## Prediction Using Discriminant Analysis Models

`predict` uses three quantities to classify observations: posterior probability, prior probability, and cost.

`predict` classifies so as to minimize the expected classification cost:

`$\stackrel{^}{y}=\underset{y=1,...,K}{\mathrm{arg}\mathrm{min}}\sum _{k=1}^{K}\stackrel{^}{P}\left(k|x\right)C\left(y|k\right),$`

where

• $\stackrel{^}{y}$ is the predicted classification.

• K is the number of classes.

• $\stackrel{^}{P}\left(k|x\right)$ is the posterior probability of class k for observation x.

• $C\left(y|k\right)$ is the cost of classifying an observation as y when its true class is k.

The space of `X` values divides into regions where a classification `Y` is a particular value. The regions are separated by straight lines for linear discriminant analysis, and by conic sections (ellipses, hyperbolas, or parabolas) for quadratic discriminant analysis. For a visualization of these regions, see Create and Visualize Discriminant Analysis Classifier.

### Posterior Probability

The posterior probability that a point x belongs to class k is the product of the prior probability and the multivariate normal density. The density function of the multivariate normal with 1-by-d mean μk and d-by-d covariance Σk at a 1-by-d point x is

`$P\left(x|k\right)=\frac{1}{{\left({\left(2\pi \right)}^{d}|{\Sigma }_{k}|\right)}^{1/2}}\mathrm{exp}\left(-\frac{1}{2}\left(x-{\mu }_{k}\right){\Sigma }_{k}^{-1}{\left(x-{\mu }_{k}\right)}^{T}\right),$`

where $|{\Sigma }_{k}|$ is the determinant of Σk, and ${\Sigma }_{k}^{-1}$ is the inverse matrix.

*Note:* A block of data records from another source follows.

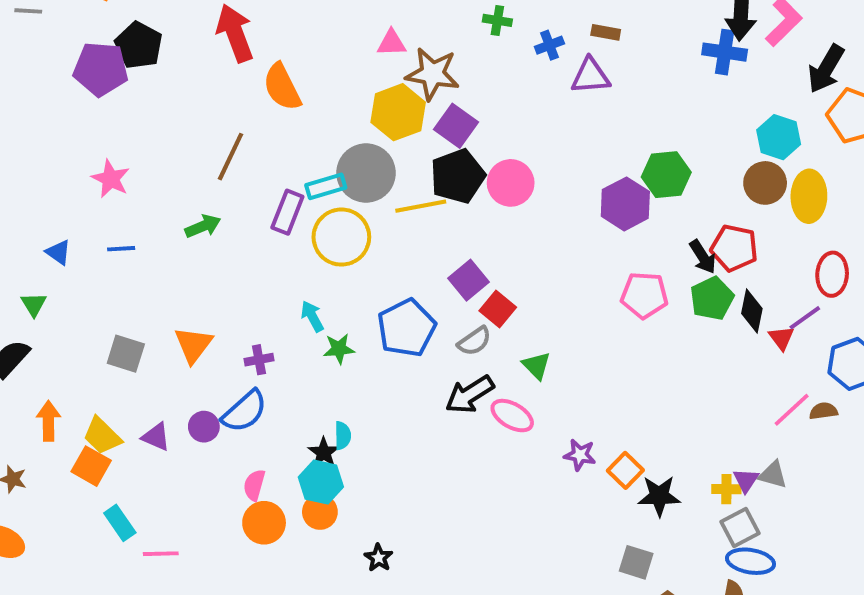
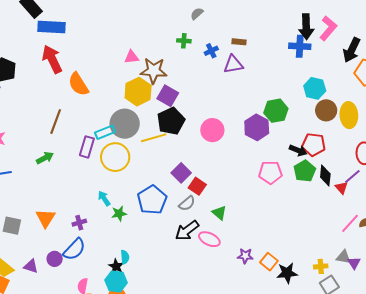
cyan hexagon: (779, 137) -> (315, 88), moved
pink circle: (511, 183) -> (212, 130), moved
black arrow: (703, 257) -> (298, 150), turned -30
purple triangle: (746, 480) -> (354, 263), moved

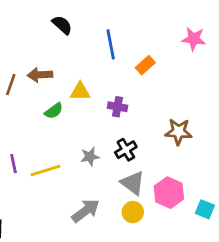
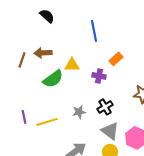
black semicircle: (62, 25) -> (47, 16), moved
orange rectangle: (145, 65) -> (116, 59), moved
green semicircle: (54, 111) -> (53, 79), size x1.5

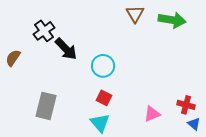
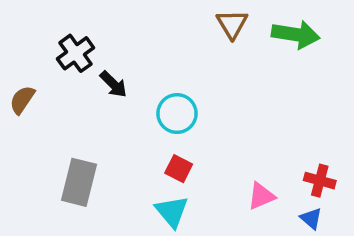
black arrow: (66, 49) -> (113, 84), size x0.7
blue triangle: (194, 124) -> (311, 218), moved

Let P(k) represent the prior probability of class k. Then the posterior probability that an observation x is of class k is

`$\stackrel{^}{P}\left(k|x\right)=\frac{P\left(x|k\right)P\left(k\right)}{P\left(x\right)},$`

where P(x) is a normalization constant, namely, the sum over k of P(x|k)P(k).

### Prior Probability

The prior probability is one of three choices:

• `'uniform'` — The prior probability of class `k` is 1 over the total number of classes.

• `'empirical'` — The prior probability of class `k` is the number of training samples of class `k` divided by the total number of training samples.

• A numeric vector — The prior probability of class `k` is the `j`th element of the `Prior` vector. See `fitcdiscr`.

After creating a classifier `obj`, you can set the prior using dot notation:

`obj.Prior = v;`

where `v` is a vector of positive elements representing the frequency with which each element occurs. You do not need to retrain the classifier when you set a new prior.

### Cost

There are two costs associated with discriminant analysis classification: the true misclassification cost per class, and the expected misclassification cost per observation.

#### True Misclassification Cost per Class

`Cost(i,j)` is the cost of classifying an observation into class `j` if its true class is `i`. By default, `Cost(i,j)=1` if `i~=j`, and `Cost(i,j)=0` if `i=j`. In other words, the cost is `0` for correct classification, and `1` for incorrect classification.

You can set any cost matrix you like when creating a classifier. Pass the cost matrix in the `Cost` name-value pair in `fitcdiscr`.

After you create a classifier `obj`, you can set a custom cost using dot notation:

`obj.Cost = B;`

`B` is a square matrix of size `K`-by-`K` when there are `K` classes. You do not need to retrain the classifier when you set a new cost.

#### Expected Misclassification Cost per Observation

Suppose you have `Nobs` observations that you want to classify with a trained discriminant analysis classifier `obj`. Suppose you have `K` classes. You place the observations into a matrix `Xnew` with one observation per row. The command

`[label,score,cost] = predict(obj,Xnew)`

returns, among other outputs, a cost matrix of size `Nobs`-by-`K`. Each row of the cost matrix contains the expected (average) cost of classifying the observation into each of the `K` classes. `cost(n,k)` is

`$\sum _{i=1}^{K}\stackrel{^}{P}\left(i|Xnew\left(n\right)\right)C\left(k|i\right),$`

where

• K is the number of classes.

• $\stackrel{^}{P}\left(i|Xnew\left(n\right)\right)$ is the posterior probability of class i for observation Xnew(n).

• $C\left(k|i\right)$ is the cost of classifying an observation as k when its true class is i.